Content starts

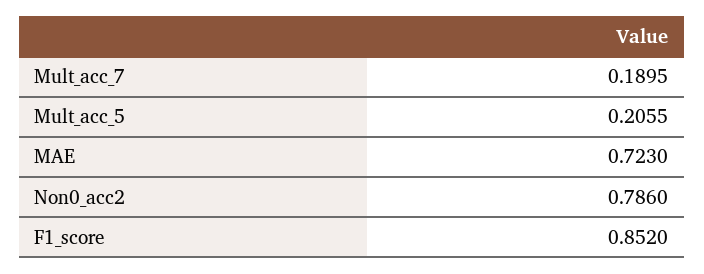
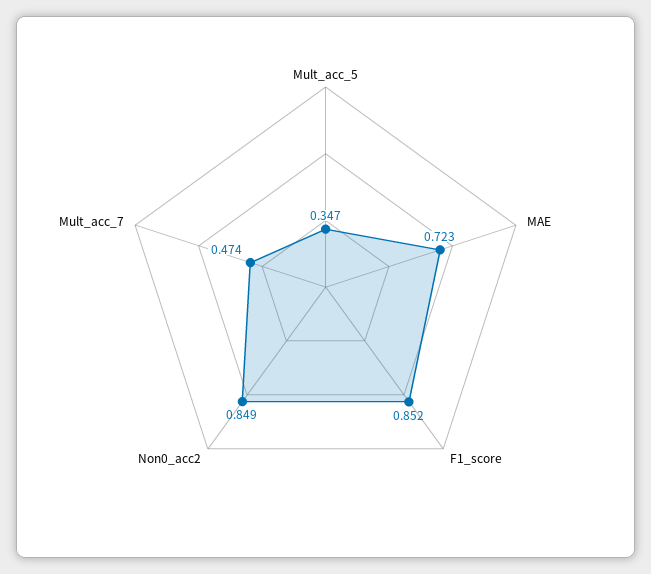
Mult_acc_7: 0.1895 -> 0.474
Mult_acc_5: 0.2055 -> 0.347
Non0_acc2: 0.786 -> 0.849

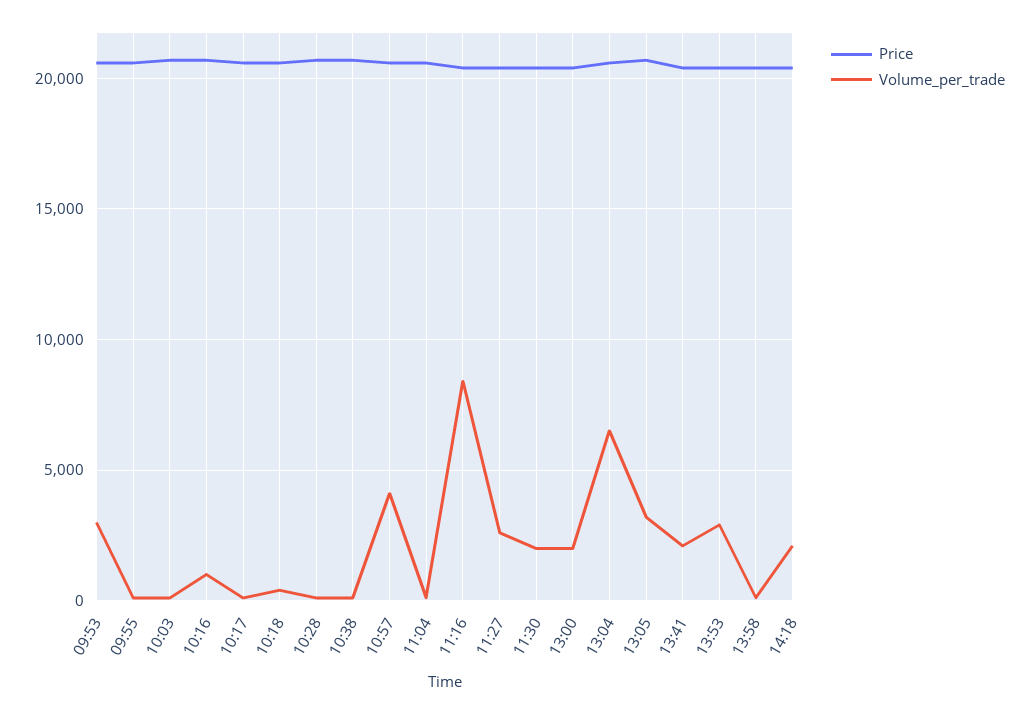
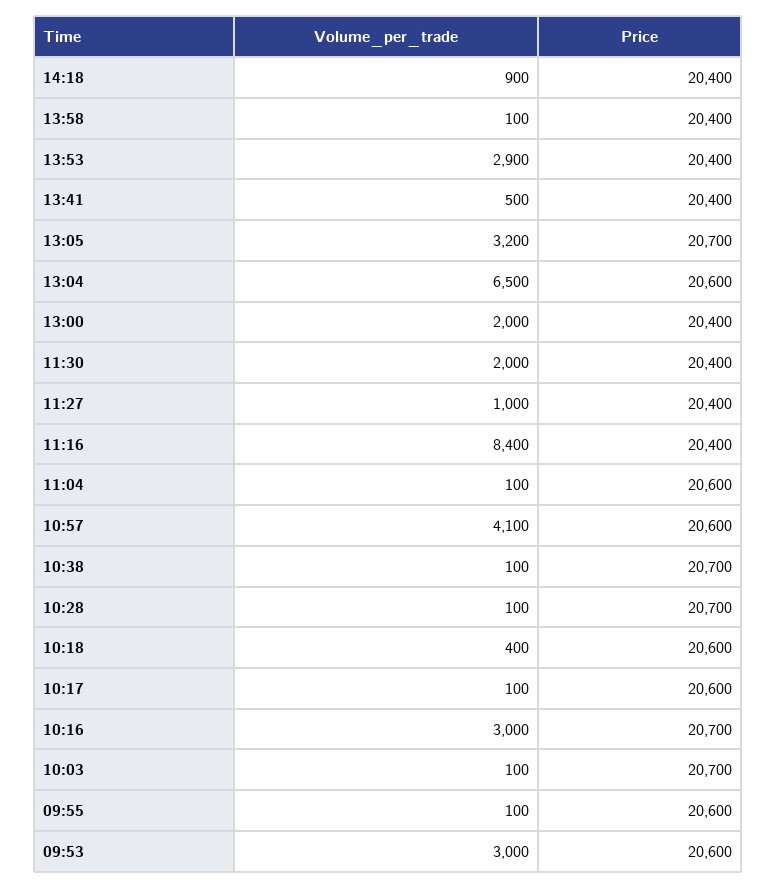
Volume_per_trade, 10:16: 1000 -> 3000
Volume_per_trade, 11:27: 2500 -> 1000
Volume_per_trade, 13:41: 2000 -> 500
Volume_per_trade, 14:18: 2000 -> 900

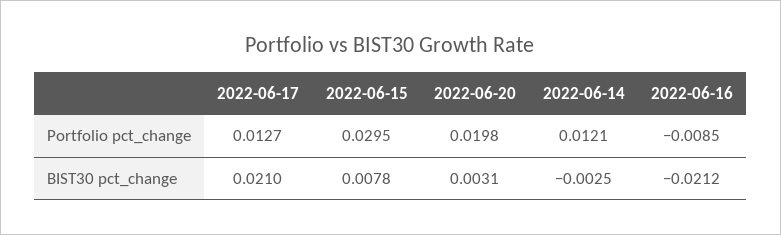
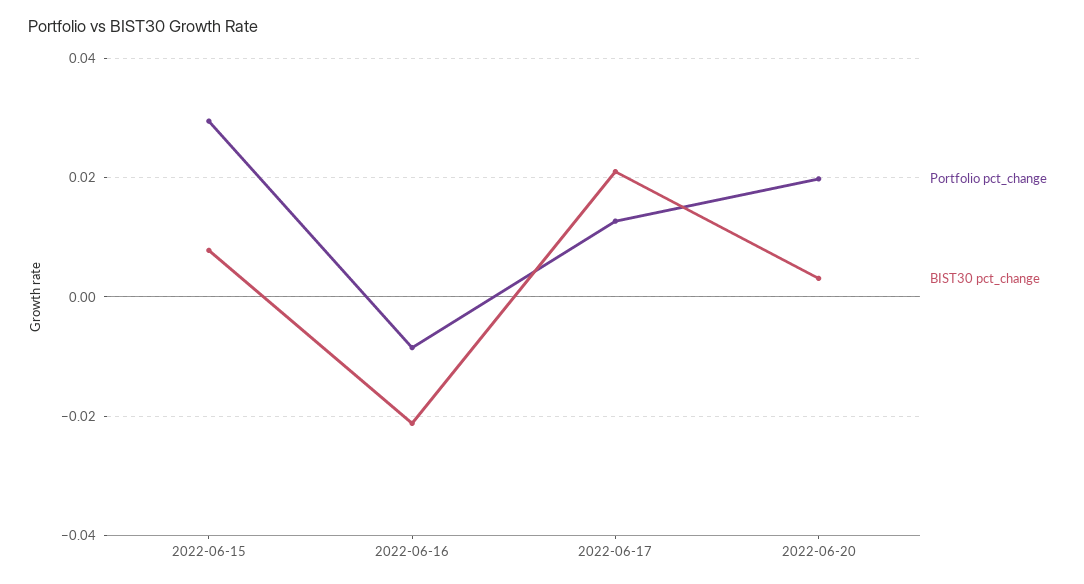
Portfolio pct_change, 2022-06-14: 0.0121 -> none
BIST30 pct_change, 2022-06-14: -0.0025 -> none

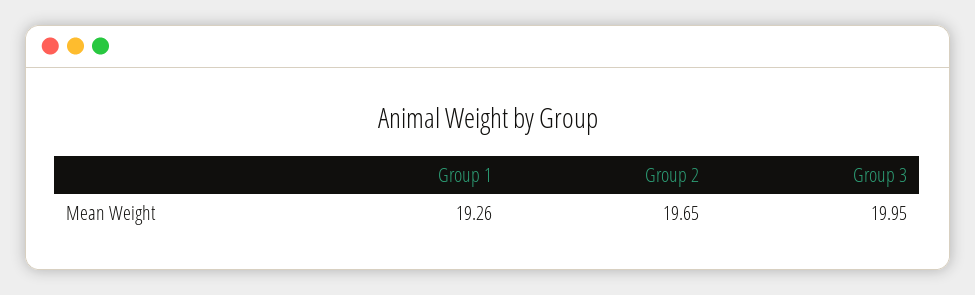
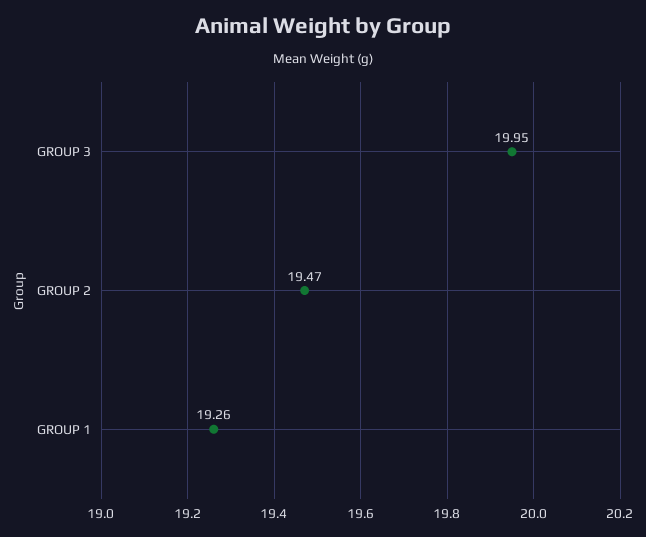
Group 2: 19.65 -> 19.47

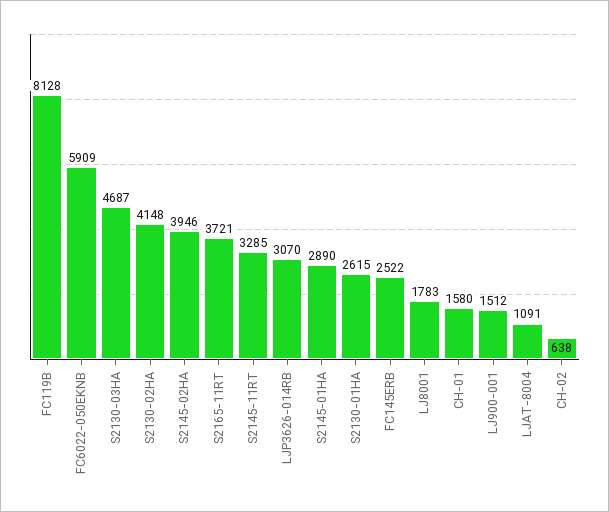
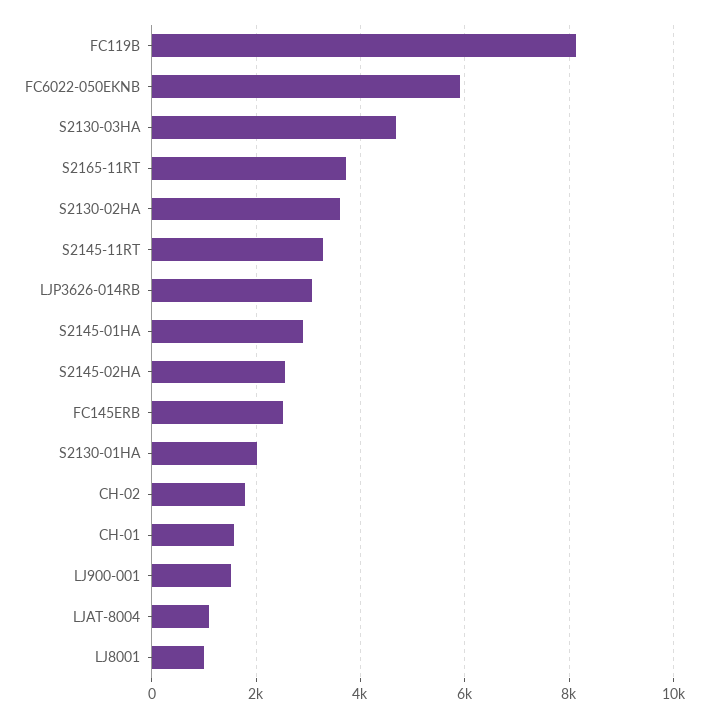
S2130-02HA: 4148 -> 3600
S2145-02HA: 3946 -> 2600
S2130-01HA: 2615 -> 2000
LJ8001: 1783 -> 1000
CH-02: 638 -> 1800

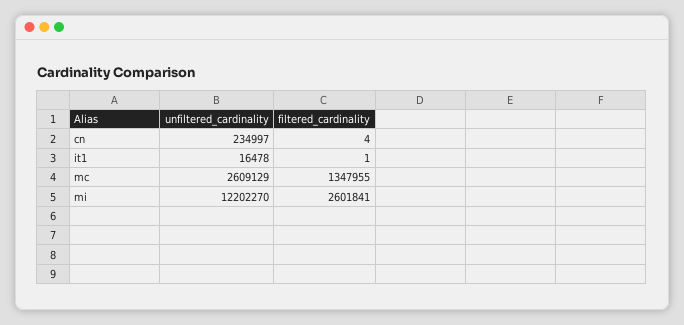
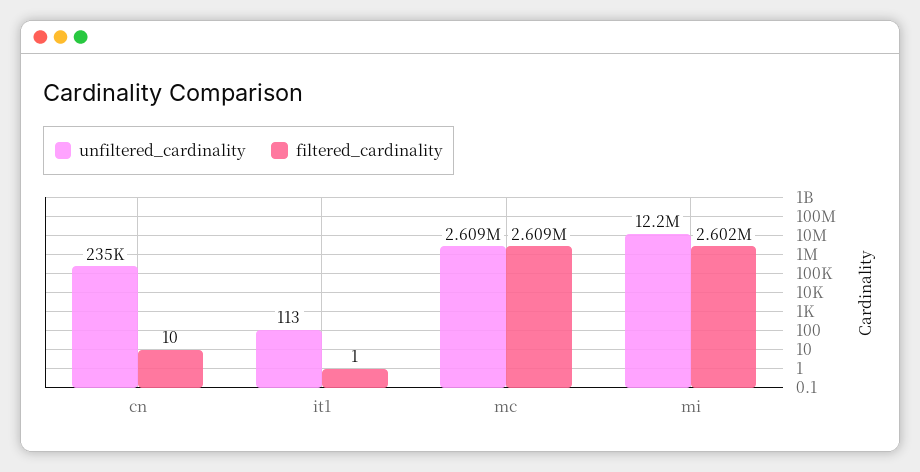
filtered_cardinality, cn: 4 -> 10
unfiltered_cardinality, it1: 16478 -> 113
filtered_cardinality, mc: 1347955 -> 2609000

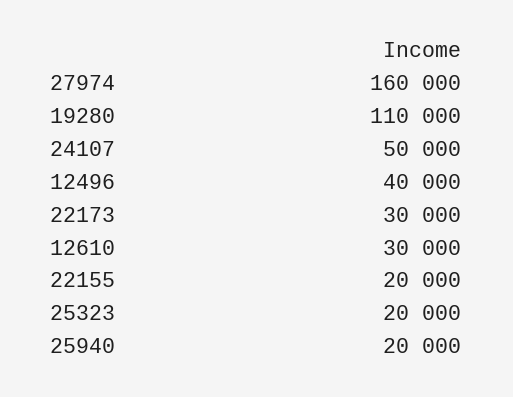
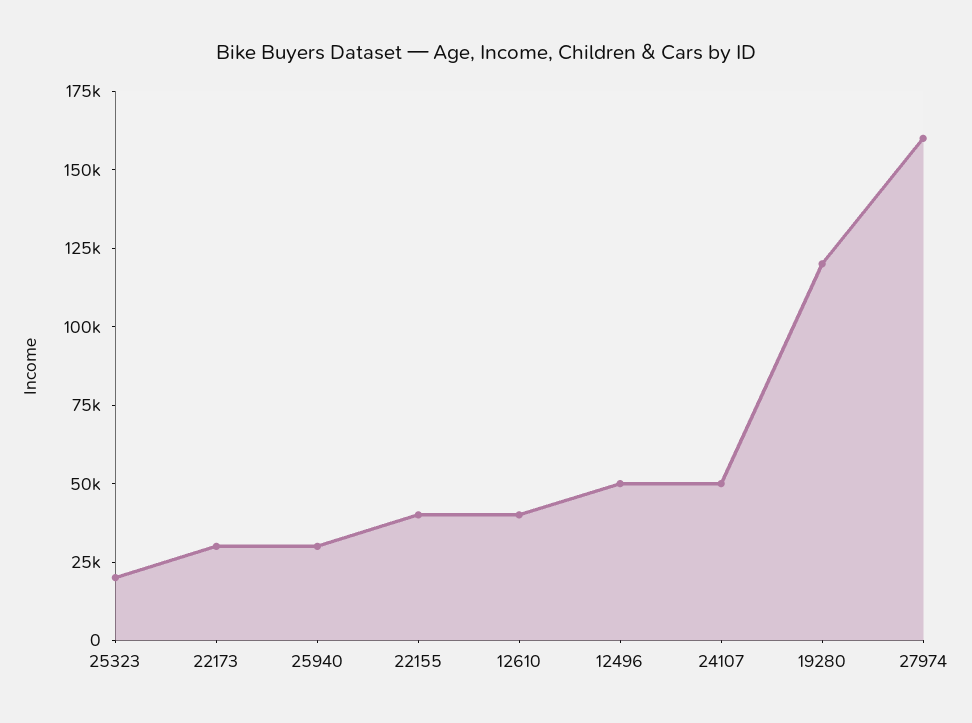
19280: 110000 -> 120000
12496: 40000 -> 50000
12610: 30000 -> 40000
22155: 20000 -> 40000
25940: 20000 -> 30000

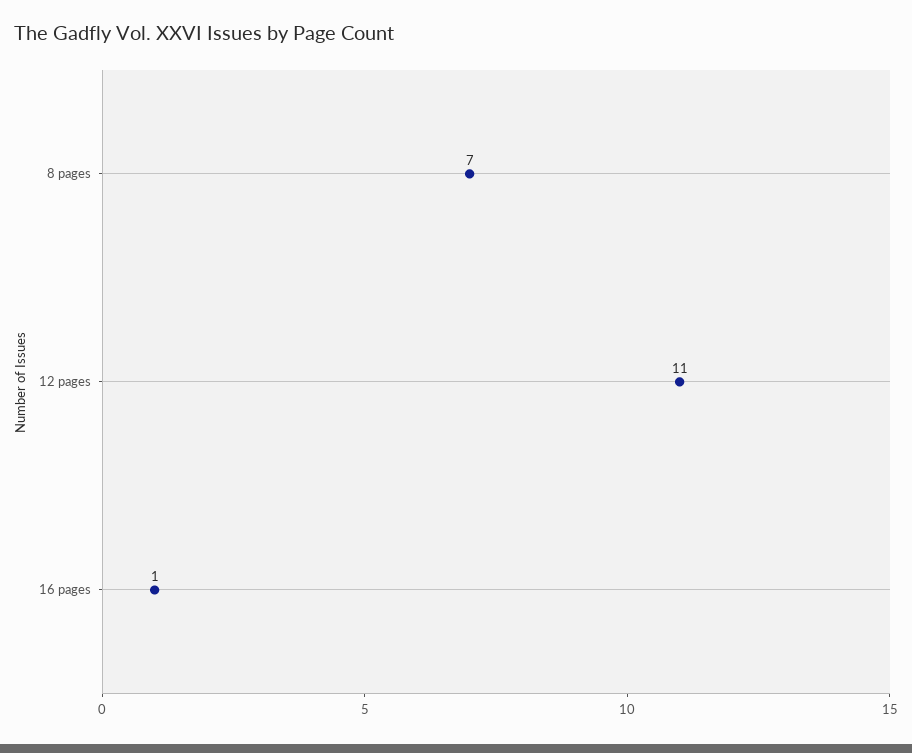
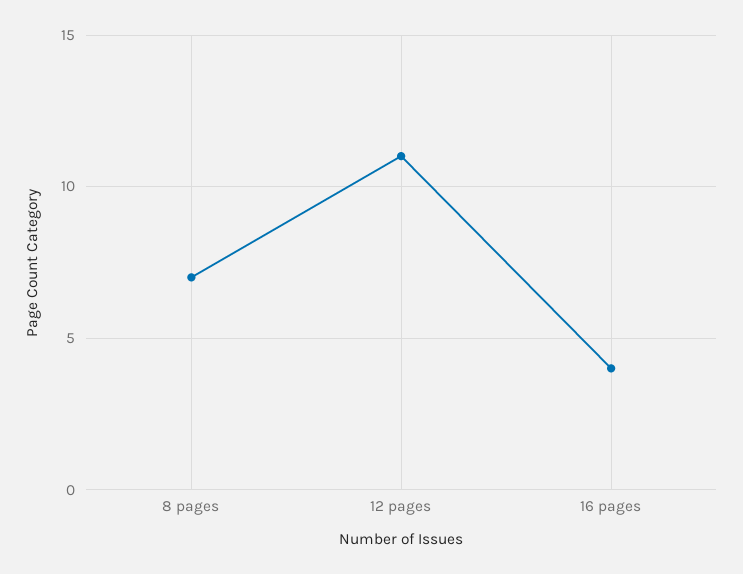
16 pages: 1 -> 4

Content ends

● Problem requirements: Would you set down only the lines above from the line with "Mult_acc_5: 0.2055 -> 0.347" to the line with "unfiltered_cardinality, it1: 16478 -> 113", both included, exactly as they stand and without the pictures?

● Response to this exercise:
Mult_acc_5: 0.2055 -> 0.347
Non0_acc2: 0.786 -> 0.849

Volume_per_trade, 10:16: 1000 -> 3000
Volume_per_trade, 11:27: 2500 -> 1000
Volume_per_trade, 13:41: 2000 -> 500
Volume_per_trade, 14:18: 2000 -> 900

Portfolio pct_change, 2022-06-14: 0.0121 -> none
BIST30 pct_change, 2022-06-14: -0.0025 -> none

Group 2: 19.65 -> 19.47

S2130-02HA: 4148 -> 3600
S2145-02HA: 3946 -> 2600
S2130-01HA: 2615 -> 2000
LJ8001: 1783 -> 1000
CH-02: 638 -> 1800

filtered_cardinality, cn: 4 -> 10
unfiltered_cardinality, it1: 16478 -> 113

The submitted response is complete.